Livni goes on to note that while one-state advocates are still in the minority, they’re increasingly influential. In significant ways, he points out, “they are affecting the left-wing’s discourse, re-demarcating the borders of what is ‘just’ and ‘moral’ and damaging the sense of justice and inner conviction of a wider left-wing circle.”

While a growing one-state movement is an interesting observation, it’s a stretch to take a few examples and argue that their ideas are starting to catch on in Israeli political discourse. If there’s one thing that the majority of both Israeli liberals and conservatives agree upon, it’s the necessity of maintaining the Jewish nature of their state — a reality that has been constant since the country’s founding. If one-state advocates are ever to have their views take hold, it will still be a long time in the coming.

(hat tip: E-man)

  • You wrote: "to think that this idea is starting to catch on in a meaningful way in Israeli political discourse is a tremendous stretch. If there’s one thing that the majority of both Israeli liberals and conservatives agree upon, it’s the necessity of maintaining the Jewish nature of their state — a reality that has been constant since the country’s founding. To believe that a transformation towards a one-state consensus is suddenly in the offing involves either a major suspension of reason or a distorted view of history. If one-state advocates are ever to have their views take hold, it will be a long time in the coming."

    Why? Why do you think this is a "tremendous stretch"? As an American Jew, I think about this option as being possibly the only option for any people who want to consider themselves members of a democracy.

    Please, cite where it is you've learned that "the majority of both Israeli liberals and conservatives agree upon, it’s the necessity of maintaining the Jewish nature of their state — a reality that has been constant since the country’s founding."

    You are saying that the change Livni notes isn't actually happening. I'd love to know what Livni's even anecdotal evidence is for this assertion, but also - what is yours?

    Thanks.
  • DLS
    Actually, if the Arabs behaved themselves, plenty of us who aren't flaming lefties have ideas that would appeal to both Arabs and Jews there, which includes such a bi-national state, which even addresses the so-called "right of return" (by the original residents, obviously, not their descendants and other family members) and the settlements at the same time; the example I gave was the Kooch Behar enclave system.

    http://strangemaps.files.wordpress.com/2007/05/...

    https://home.medewerker.uva.nl/h.w.vanschendel/...
  • DLS
    More -- on Israel and the Territories. Enjoy.

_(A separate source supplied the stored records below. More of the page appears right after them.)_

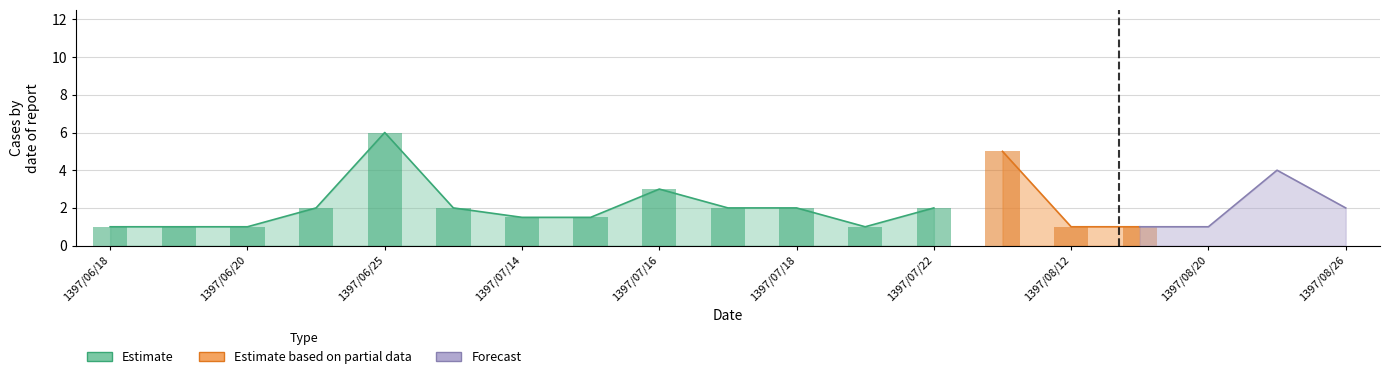

What is the sum of the values at 1397/07/15 and 1397/06/19?

2.5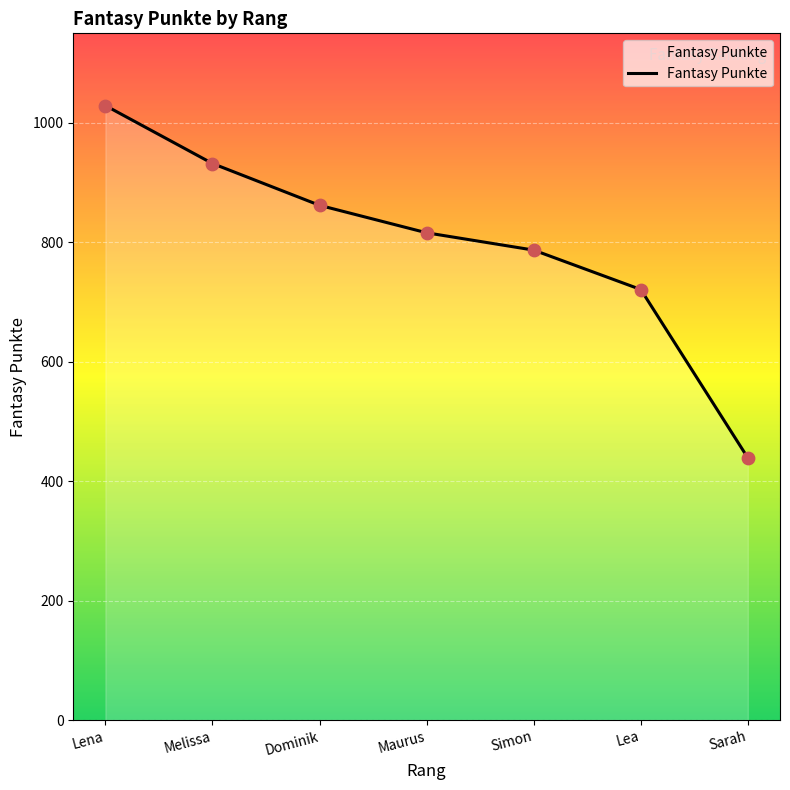

What is the change in value from Lena to Dominik?

-167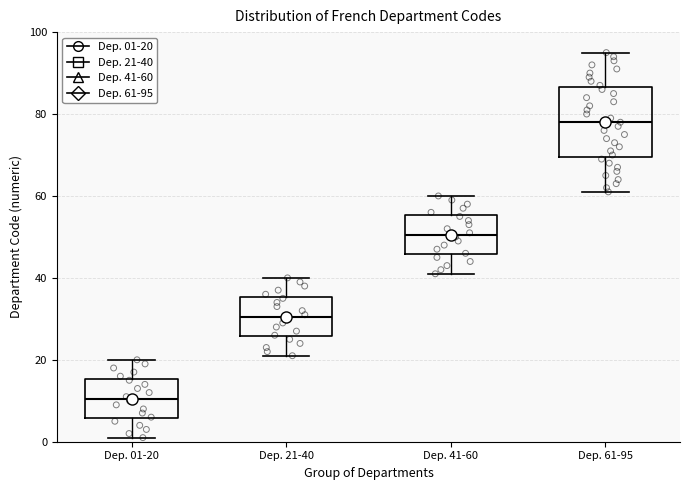

Which box's median line is the lowest?

Dep. 01-20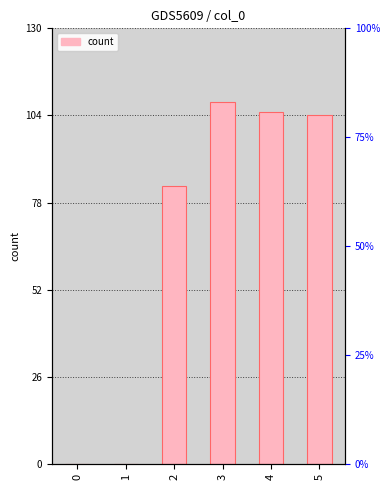

Rank the categories by value from highest to lowest.

3, 4, 5, 2, 0, 1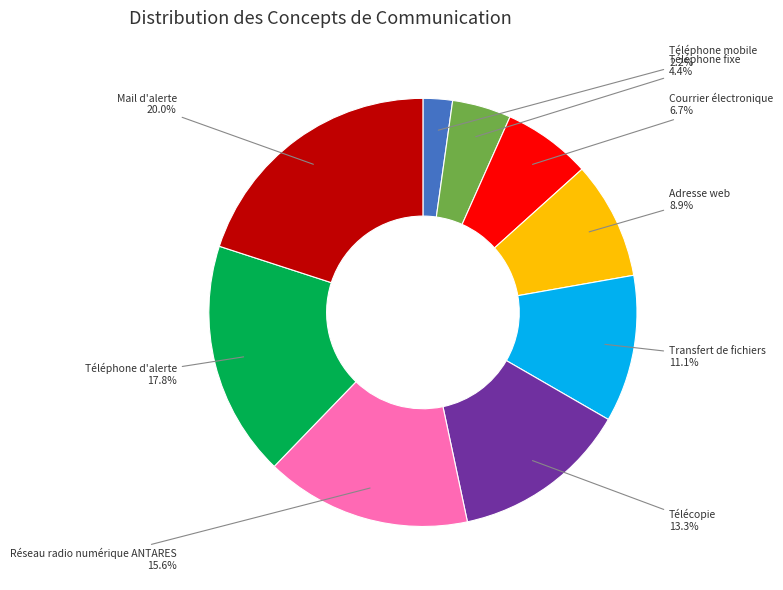

How many slices are in this pie chart?

9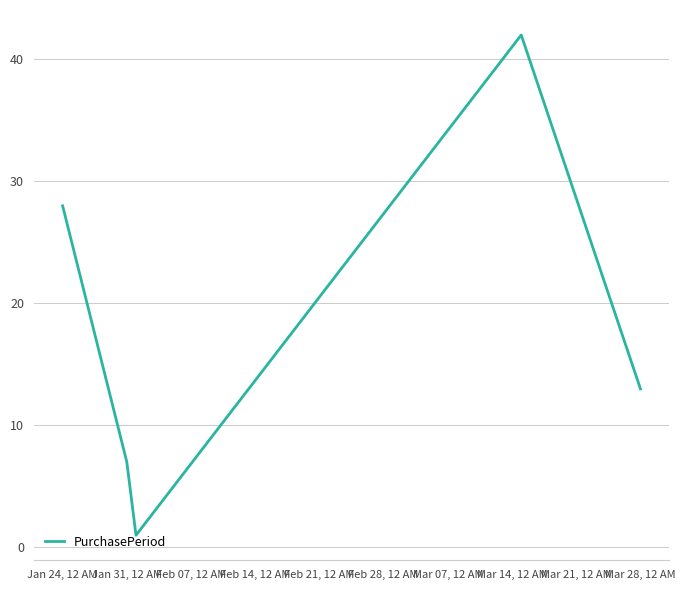

How many distinct data groups are displayed?

1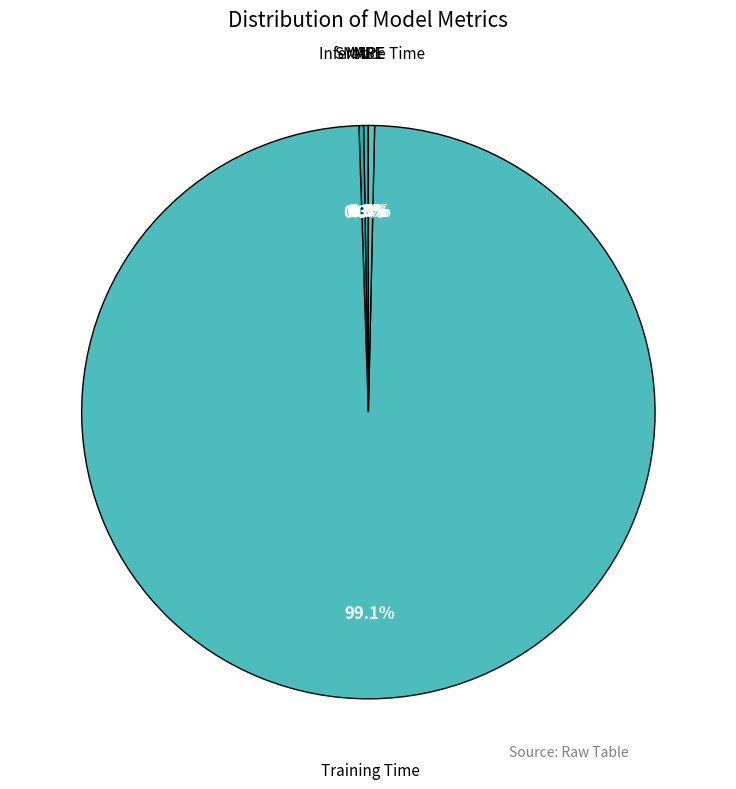

What percentage is NOT represented by Inference Time?

99.7%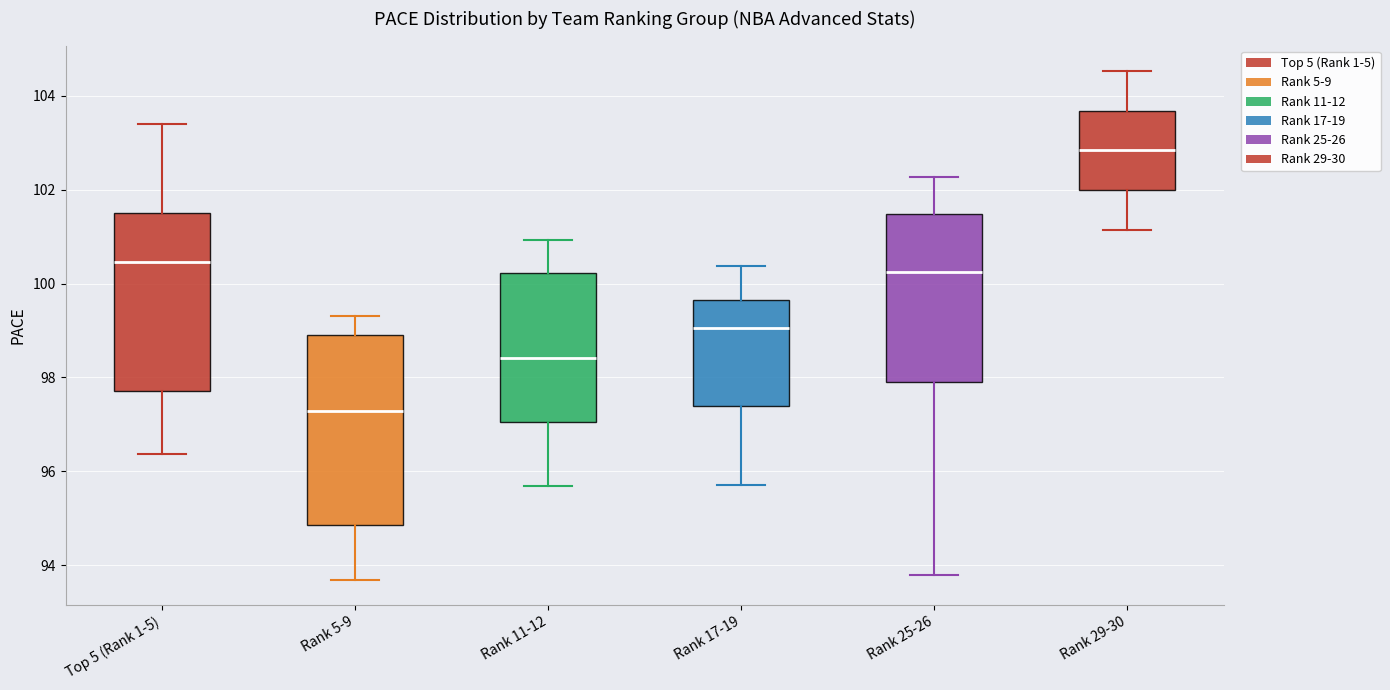

Reading left to right, transcribe this box plot: for each box, give where its median line is, the range the box spans, and where its two whiskers end, as read against the y-axis. The values are not printed on the chart, so give them approximately, as read against the axis.

Top 5 (Rank 1-5): median 100.4, box 97.8 to 101.6, whiskers 96.4 to 103.4
Rank 5-9: median 97.2, box 94.8 to 99.0, whiskers 93.6 to 99.4
Rank 11-12: median 98.4, box 97.0 to 100.2, whiskers 95.6 to 101.0
Rank 17-19: median 99.0, box 97.4 to 99.6, whiskers 95.8 to 100.4
Rank 25-26: median 100.2, box 98.0 to 101.4, whiskers 93.8 to 102.2
Rank 29-30: median 102.8, box 102.0 to 103.6, whiskers 101.2 to 104.6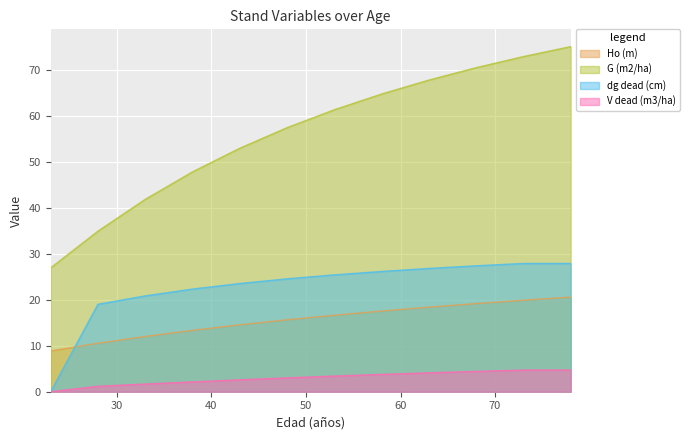

True or false: dg dead (cm) has a value of 20.8 at 33.

True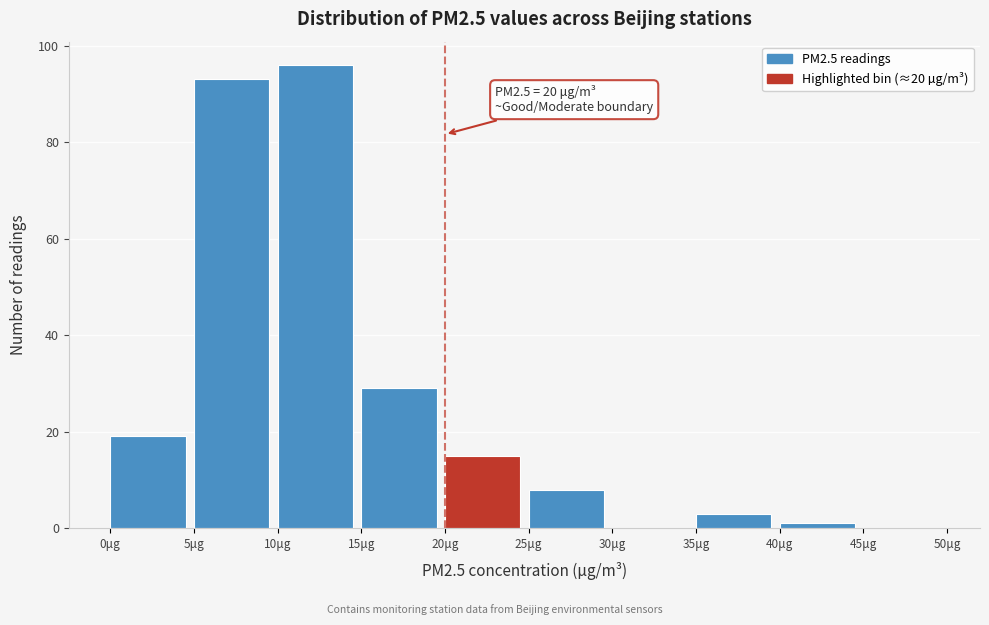

Which range on the x-axis has the tallest bar?

10 to 15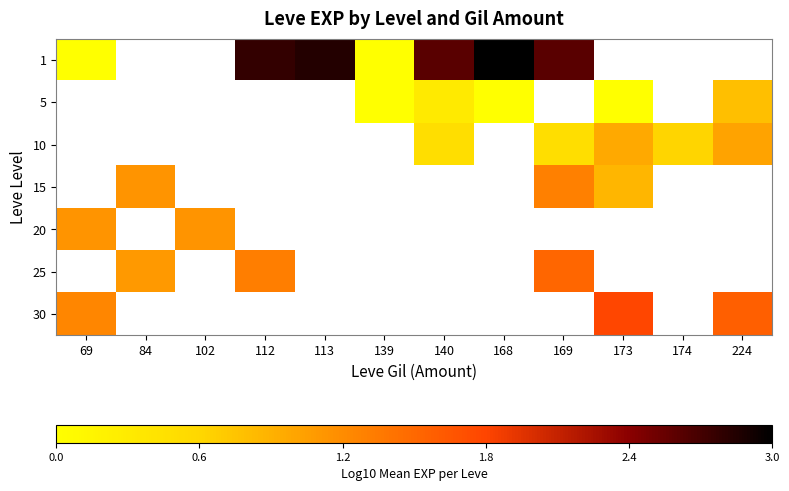

Which series has the widest spread of values?

1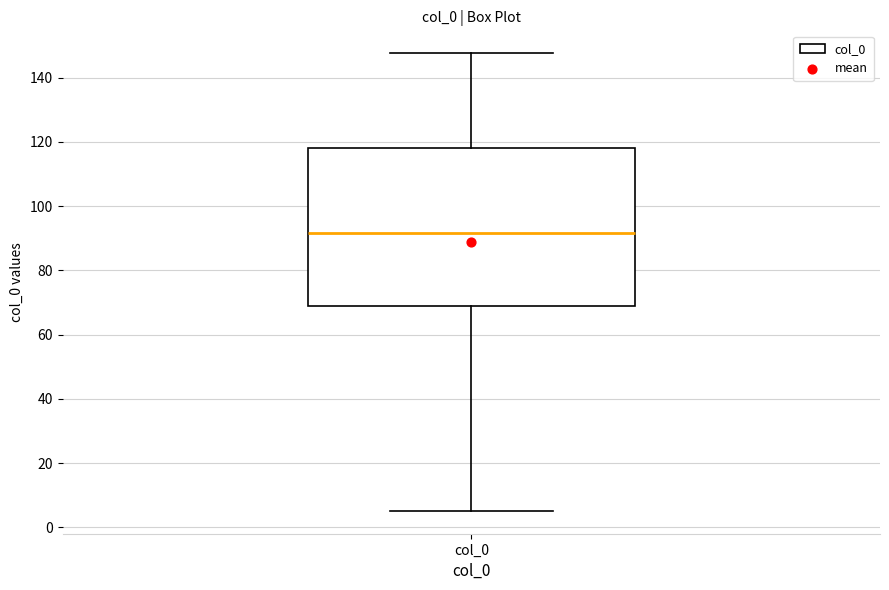

Read this box plot against the y-axis: the position of the median line, the range covered by the box, and the ends of both whiskers. The values are not printed on the chart, so give them approximately, as read against the axis.

median 92, box 68 to 118, whiskers 6 to 148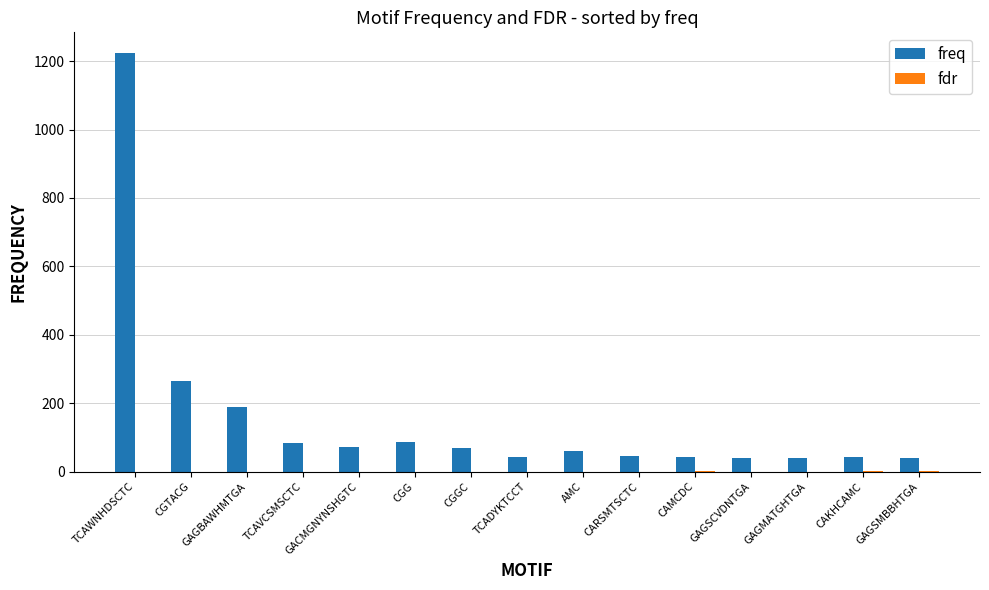

Is it true that freq equals 108.6 at CGGC?

False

    http://www.empax.org/files/SwissCheeseMap.pdf
  • Thanks, DLS. I agree with you re: there being plenty of non-flaming lefties with ideas that would appeal to both Arabs and Jews. The van Schendel piece is very long but I did read the Swiss Cheese Map piece - fascinating. I love takes like that - very anthropological really. Thank you for the link.
  • DLS
    The Territories invoke quite a metaphor when you see the shape of them -- the West Bank is resembles an embryo and the tricky part is to create at least an umbilical cord (transit corridor) between it and Gaza.
  • Holly_in_Cincinnati
    This is just another attempt to destroy the State of Israel.
  • Oh my - and people tell me I overthink! But...you are right - though I'd say the West Bank would be like an embryo about to split into twins since it's kind of elongated.
  • DLS
    Holly, presumably you were talking about the real "single-state" people. I was on record here implicitly and have been explicit in other threads that this is impossible to achieve in reality because the Arabs will NOT behave themselves. (In fact, they'll see such a thing as additional incrementalist "progress" toward Israel's destruction, just as they would see any retreat to the Green Line as such.)